How the mind works fascinates me. I’m not a scientist, but I’ve studied quite a bit about it over the years. There are some fascinating new discoveries (that support ancient truths) about the way the brain stores information and how our physical and emotional health are all connected.
Part of my process as I sort through my thoughts and feelings on abuse, is to re-examine all my core beliefs and attitudes that brought me to this point. EMDR therapy is instrumental for me in uncovering and repairing these thoughts. EMDR stands for Eye Movement Desensitization and Reprocessing, and it is a process in which the patient recalls a traumatic event and the negative belief about oneself that goes with it. It uses bilateral stimulation, which can be a sound, physical sensation, or a movement the eye follows back forth to ignite both sides of the brain. The process includes a form of exposure therapy to conjure up old traumas and then through the bilateral stimulation, reprogram the negative belief to create a new reality in the brain. It’s reverse brainwashing. The process allows you to re-challenge false and limiting beliefs, then replace them with what’s true.
As I’ve been processing my stuff, it amazes me how my brain was able to hide away so many uncomfortable realities about my childhood, then reveal them as I feel more and more safe to bring them into the light. With each layer I pull back, more repressed memories surface. They are things I had known all along, but had pushed so far into the corners of my brain, they surprise me when they pop out. I separated them from my every day reality, and yet there they are, driving so much of my subconscious thinking.
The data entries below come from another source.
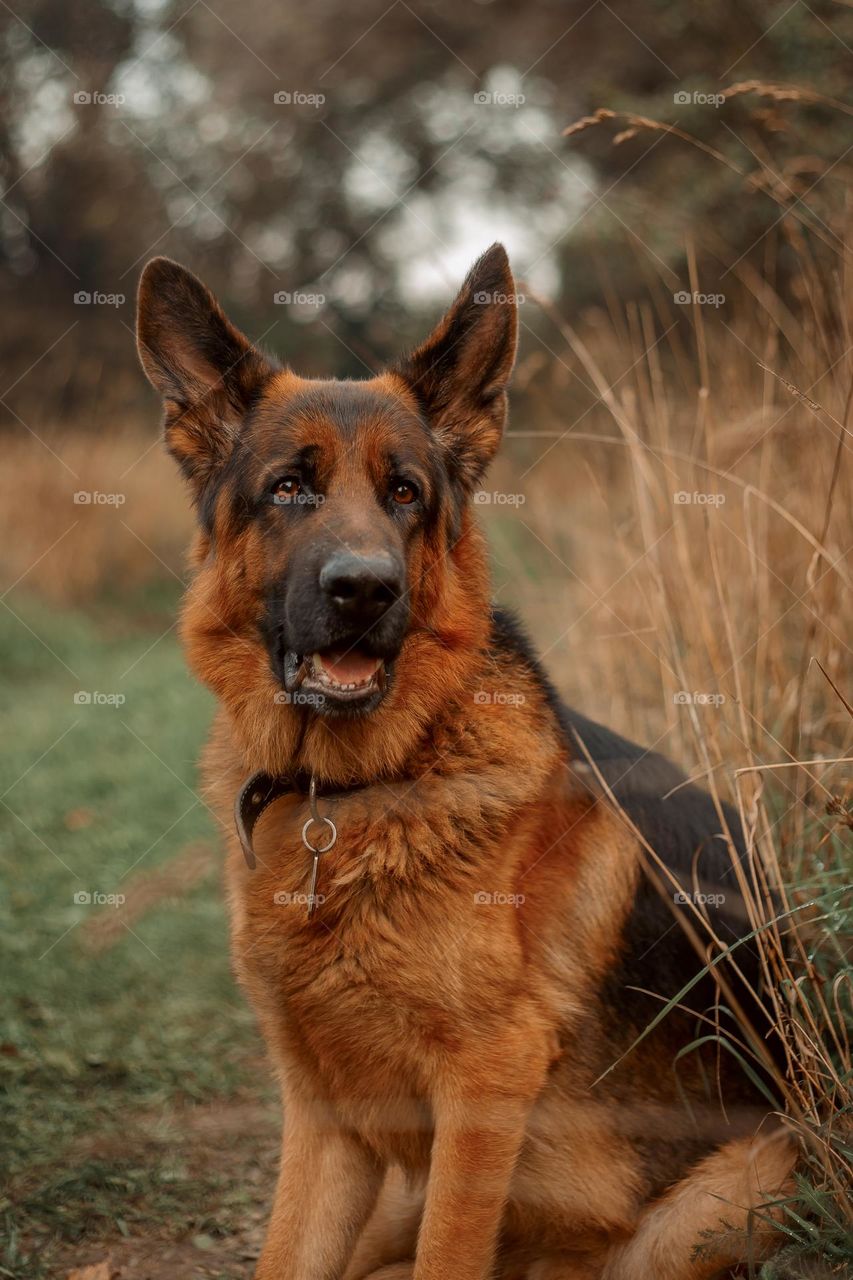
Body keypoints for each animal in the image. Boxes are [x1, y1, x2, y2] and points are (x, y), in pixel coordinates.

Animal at [134, 244, 788, 1274]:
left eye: (404, 492)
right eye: (288, 489)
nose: (365, 589)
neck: (351, 793)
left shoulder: (480, 1097)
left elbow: (448, 1254)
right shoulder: (325, 1121)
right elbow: (284, 1255)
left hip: (704, 1211)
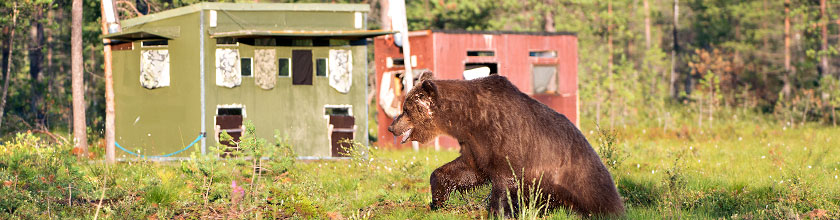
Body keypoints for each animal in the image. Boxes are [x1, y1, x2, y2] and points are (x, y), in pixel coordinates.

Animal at [388, 73, 624, 217]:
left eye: (406, 109)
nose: (391, 127)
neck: (470, 118)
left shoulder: (504, 137)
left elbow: (505, 179)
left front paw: (496, 211)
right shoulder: (475, 144)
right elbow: (466, 170)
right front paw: (437, 200)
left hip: (579, 175)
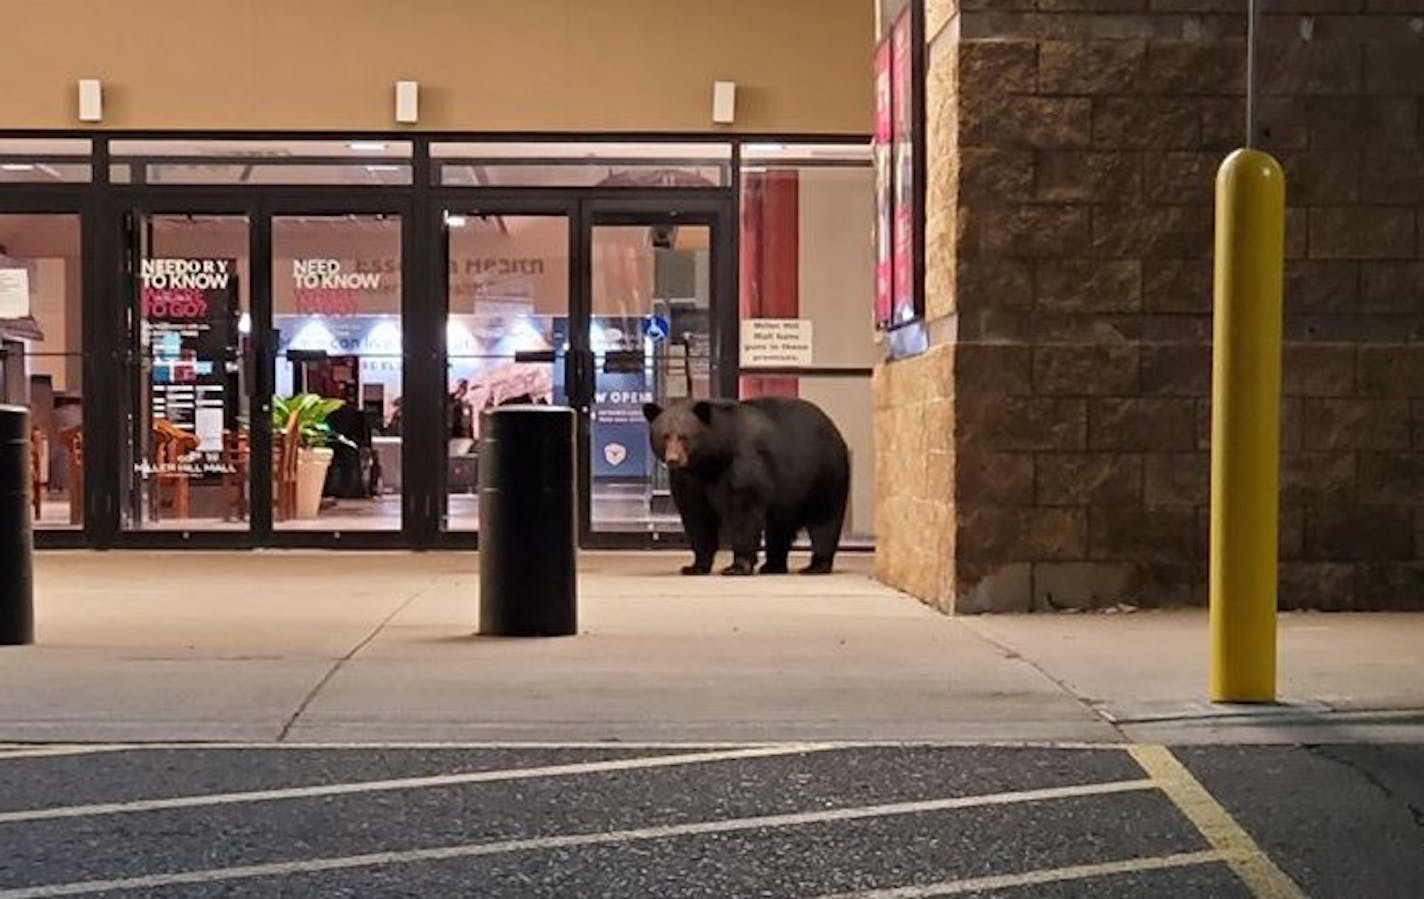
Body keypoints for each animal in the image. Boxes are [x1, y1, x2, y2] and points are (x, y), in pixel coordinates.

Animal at [643, 398, 843, 575]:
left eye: (684, 436)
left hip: (822, 475)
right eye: (665, 436)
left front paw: (737, 566)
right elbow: (696, 516)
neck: (712, 461)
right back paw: (772, 566)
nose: (673, 460)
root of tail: (833, 427)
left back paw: (816, 565)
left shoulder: (745, 461)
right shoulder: (689, 479)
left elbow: (743, 511)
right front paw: (695, 566)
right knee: (778, 528)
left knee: (824, 520)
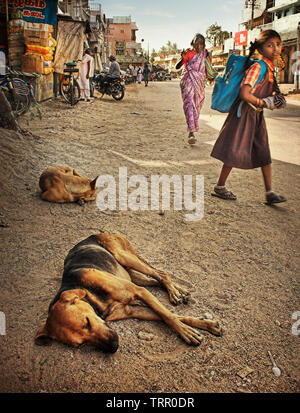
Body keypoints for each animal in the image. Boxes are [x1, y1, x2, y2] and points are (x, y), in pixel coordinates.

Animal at [35, 233, 223, 352]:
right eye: (80, 344)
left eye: (87, 322)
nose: (113, 347)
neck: (95, 301)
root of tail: (96, 233)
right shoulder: (133, 310)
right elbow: (170, 316)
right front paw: (204, 325)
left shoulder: (139, 292)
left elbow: (168, 315)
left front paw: (187, 332)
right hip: (131, 274)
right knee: (157, 279)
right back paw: (179, 291)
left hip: (125, 258)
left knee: (161, 274)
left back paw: (175, 293)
EMDR is difficult work. It’s like having a fear of spiders and then deciding to overcome it by living in a garage full of black windows. It’s intense. Some days I leave therapy feeling like a zombie for the rest of the day. My brain feels swollen, and maybe it is. It’s working really hard to reprogram itself. But I’ve also seen a lot of encouraging progress. The adage that sometimes it has to get worse before it gets better absolutely applies here. As a result of doing this work, I now feel safe to let these old thoughts and feelings come to surface for the sake of being acknowledged and released. The traumatized, two-year-old version of me is no longer in control of my subconscious. She has been given a new family that nurtures her and protects her. She is paid attention to, but she doesn’t have to call the shots, and this is good news for all of us.
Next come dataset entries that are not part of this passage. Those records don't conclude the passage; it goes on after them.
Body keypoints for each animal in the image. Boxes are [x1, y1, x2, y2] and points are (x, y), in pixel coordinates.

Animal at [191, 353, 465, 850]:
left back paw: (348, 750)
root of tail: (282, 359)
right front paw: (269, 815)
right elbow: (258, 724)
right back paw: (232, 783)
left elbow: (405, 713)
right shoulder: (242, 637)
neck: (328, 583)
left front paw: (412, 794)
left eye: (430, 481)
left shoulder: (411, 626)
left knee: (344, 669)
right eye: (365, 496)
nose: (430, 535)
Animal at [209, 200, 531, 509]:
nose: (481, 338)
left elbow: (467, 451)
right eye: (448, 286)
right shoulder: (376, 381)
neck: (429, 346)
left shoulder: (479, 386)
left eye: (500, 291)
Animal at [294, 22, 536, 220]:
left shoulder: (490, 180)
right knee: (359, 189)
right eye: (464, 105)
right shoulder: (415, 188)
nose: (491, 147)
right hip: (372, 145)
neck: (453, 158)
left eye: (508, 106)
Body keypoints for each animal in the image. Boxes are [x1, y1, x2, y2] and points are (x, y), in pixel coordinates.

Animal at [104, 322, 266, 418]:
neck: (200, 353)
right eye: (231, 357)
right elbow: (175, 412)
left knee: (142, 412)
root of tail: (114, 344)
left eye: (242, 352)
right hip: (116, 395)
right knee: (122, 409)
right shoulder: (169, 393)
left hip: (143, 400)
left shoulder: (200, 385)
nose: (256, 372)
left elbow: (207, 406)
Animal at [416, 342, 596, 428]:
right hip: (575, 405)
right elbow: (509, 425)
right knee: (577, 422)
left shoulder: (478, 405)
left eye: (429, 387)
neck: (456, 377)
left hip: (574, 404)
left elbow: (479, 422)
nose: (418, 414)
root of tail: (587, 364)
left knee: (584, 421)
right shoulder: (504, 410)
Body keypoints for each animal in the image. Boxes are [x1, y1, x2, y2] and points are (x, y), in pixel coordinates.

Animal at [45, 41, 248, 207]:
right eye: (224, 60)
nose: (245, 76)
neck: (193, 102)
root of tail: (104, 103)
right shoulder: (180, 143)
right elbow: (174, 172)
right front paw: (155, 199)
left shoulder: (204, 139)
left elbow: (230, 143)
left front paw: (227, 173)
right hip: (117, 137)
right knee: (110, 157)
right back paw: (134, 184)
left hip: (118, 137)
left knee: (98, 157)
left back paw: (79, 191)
I am becoming more and more aware of the difference between what I “should” think, or how I want to think, and how I actually feel. For example, I can tell myself that I am safe and that I have the power to defend myself if someone tries to hurt me, but my body is still trembling and wants to hide. My body still doesn’t “know” that it is safe, it’s reacting to the past. EMDR is ideal for this. It allows you to go into the root cause of your thoughts and feelings, and how they are stored in the body. Once the primary trauma is healed, it has a ripple effect on the compound effects of trauma over time.
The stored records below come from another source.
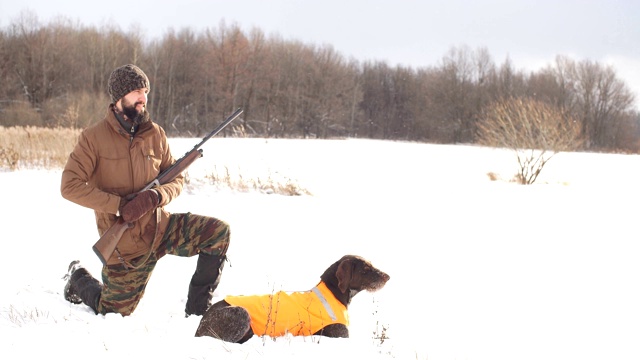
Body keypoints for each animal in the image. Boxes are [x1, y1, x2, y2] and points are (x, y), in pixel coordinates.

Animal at [195, 253, 388, 344]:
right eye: (366, 269)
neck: (333, 293)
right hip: (241, 313)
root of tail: (201, 323)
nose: (388, 276)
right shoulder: (340, 336)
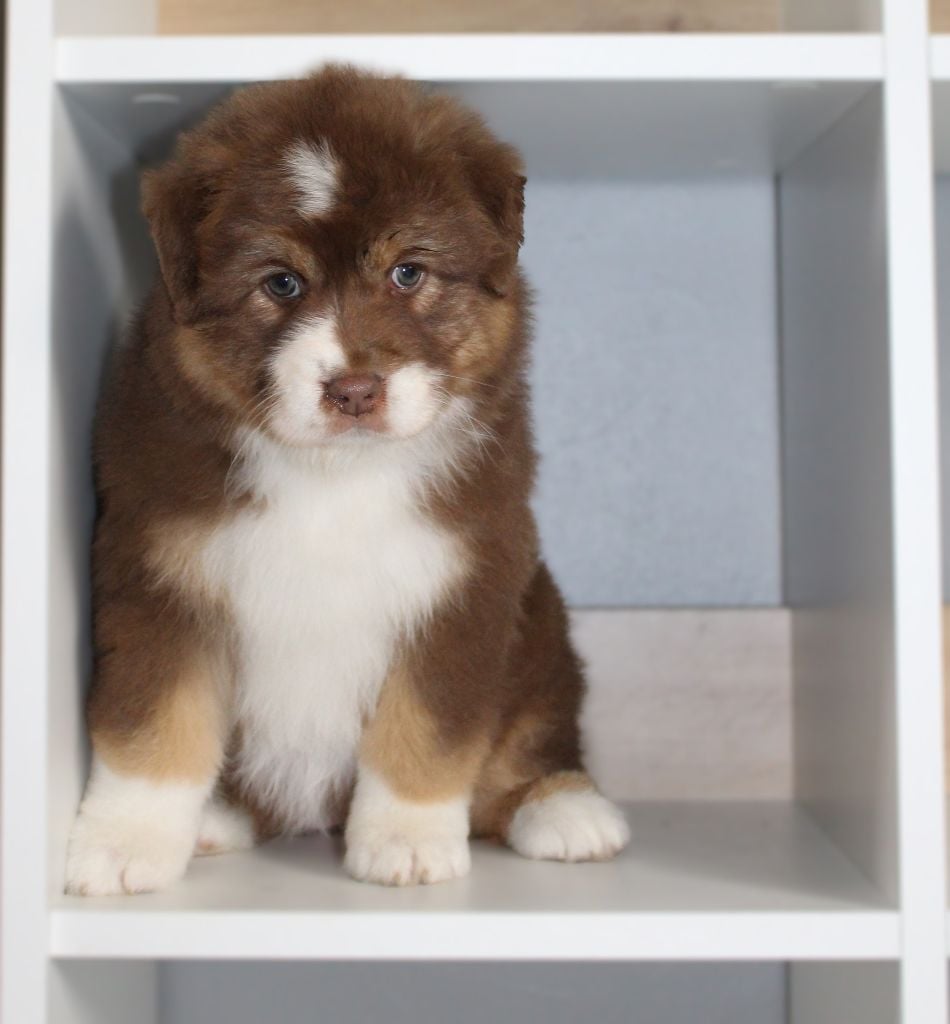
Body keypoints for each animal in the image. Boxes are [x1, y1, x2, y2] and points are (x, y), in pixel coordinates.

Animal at [65, 66, 629, 894]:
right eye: (280, 283)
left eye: (408, 272)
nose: (354, 391)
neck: (332, 474)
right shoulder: (160, 576)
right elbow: (153, 722)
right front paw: (119, 845)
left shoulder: (462, 582)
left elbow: (425, 728)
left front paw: (407, 842)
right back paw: (218, 819)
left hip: (543, 632)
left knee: (532, 735)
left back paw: (563, 807)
As a person fascinated with brains, I realize that I don’t have a lot of time left to do this kind of work. As we age, our brains tend to set up. If I wait until retirement age to deal with my stuff, my brain is going to have a much harder time trying to reprogram itself. Even in middle age, I am finding it a lot more difficult to change the way I think compared to the ways I changed my thoughts in my teens and twenties. However, regardless of age, I believe that it is never too late to make a change. Challenging my core beliefs is hard stuff, but it’s not impossible. With each challenge, I am able to reclaim a tiny bit more of who I really am, and who I am meant to be.